§ **Instructions to follow**:
Below are lines of records; copy exactly those from the one containing "Test_5: 0.0542 -> 0.03" through the one containing "Granada: 6 -> 8", leaving the pictures behind.

§ **Records shown**:
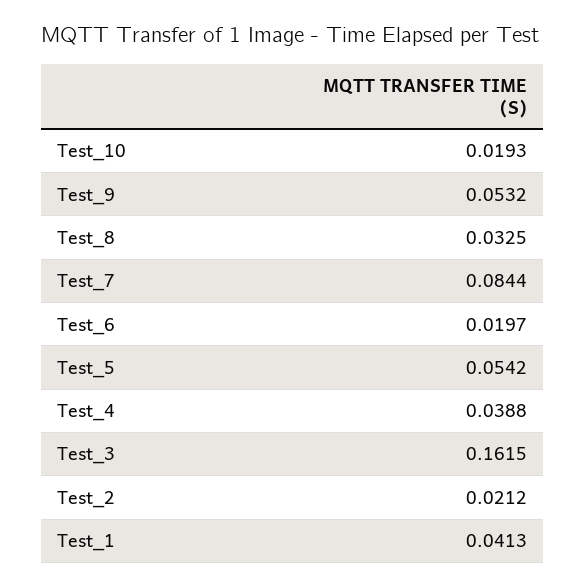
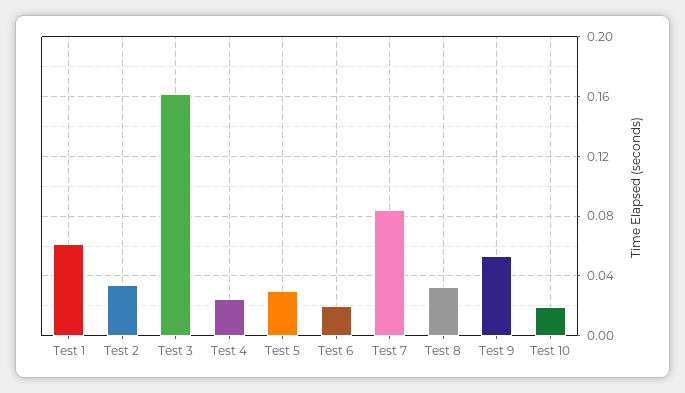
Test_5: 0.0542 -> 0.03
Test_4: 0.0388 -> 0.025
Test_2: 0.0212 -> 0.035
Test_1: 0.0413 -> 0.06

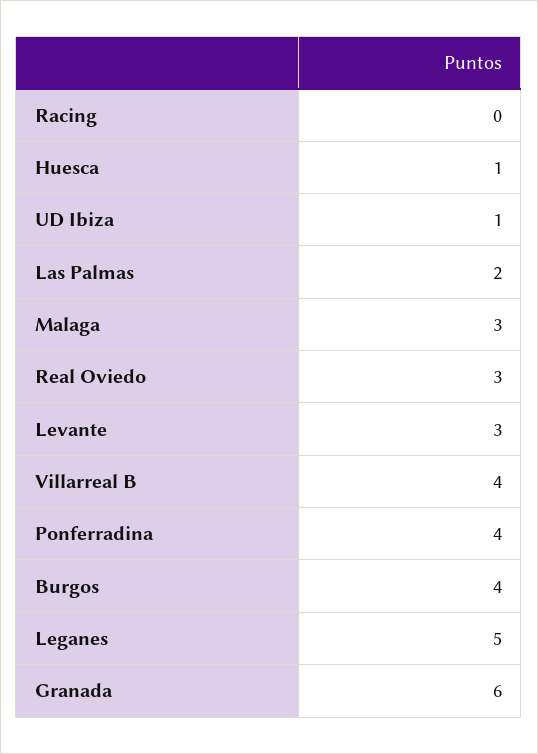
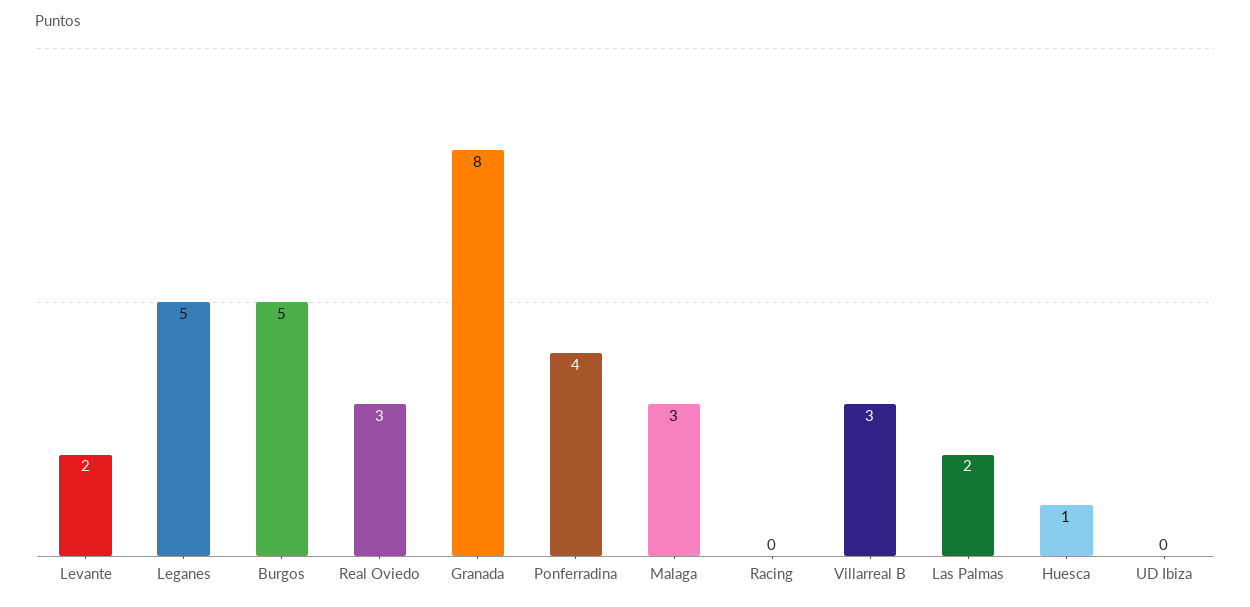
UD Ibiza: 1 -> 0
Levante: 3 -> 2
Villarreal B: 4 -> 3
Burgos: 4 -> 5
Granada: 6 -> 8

...

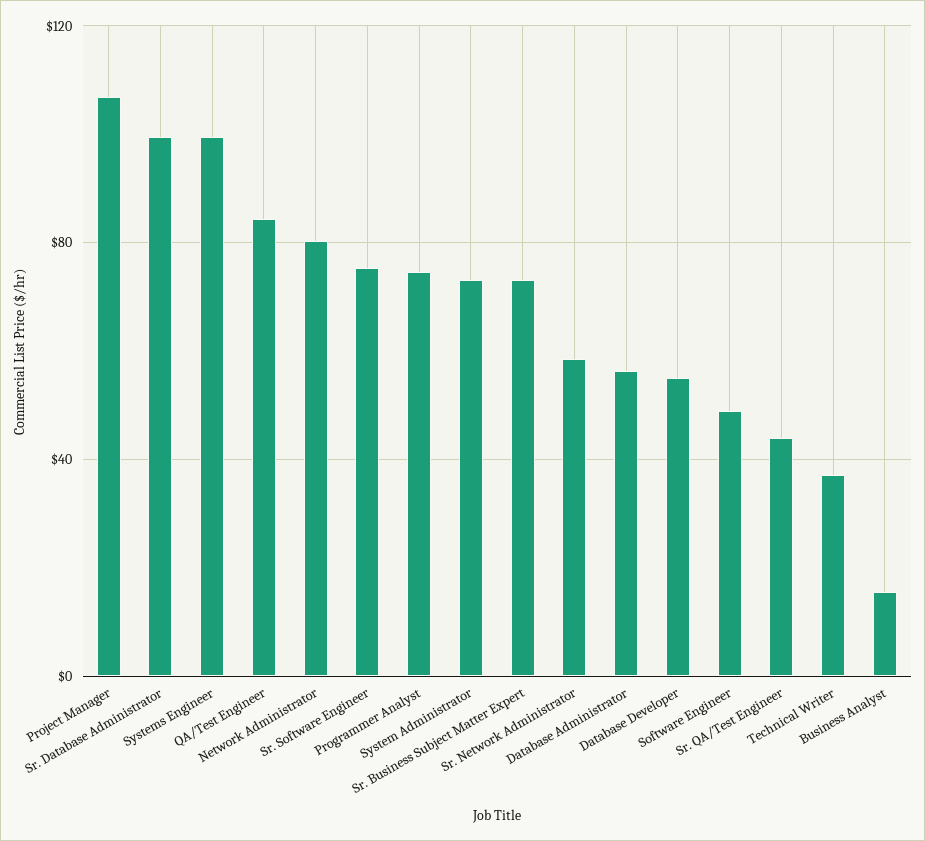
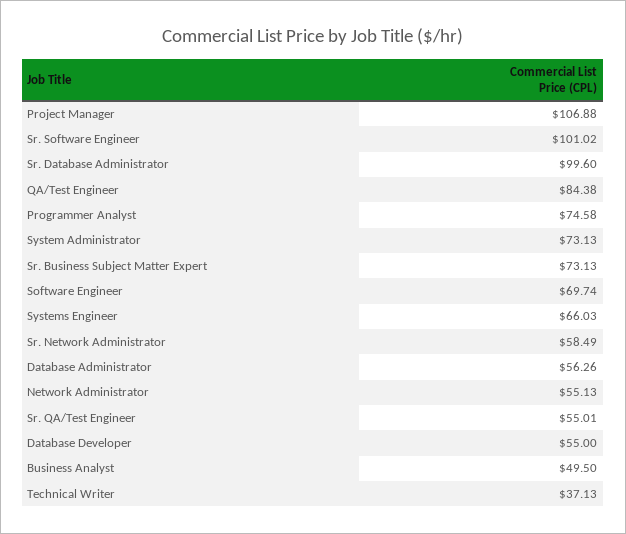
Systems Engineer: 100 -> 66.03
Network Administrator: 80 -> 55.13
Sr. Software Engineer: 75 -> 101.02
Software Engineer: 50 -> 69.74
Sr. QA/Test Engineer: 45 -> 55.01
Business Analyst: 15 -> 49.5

§ **Result for this task**:
Test_5: 0.0542 -> 0.03
Test_4: 0.0388 -> 0.025
Test_2: 0.0212 -> 0.035
Test_1: 0.0413 -> 0.06

UD Ibiza: 1 -> 0
Levante: 3 -> 2
Villarreal B: 4 -> 3
Burgos: 4 -> 5
Granada: 6 -> 8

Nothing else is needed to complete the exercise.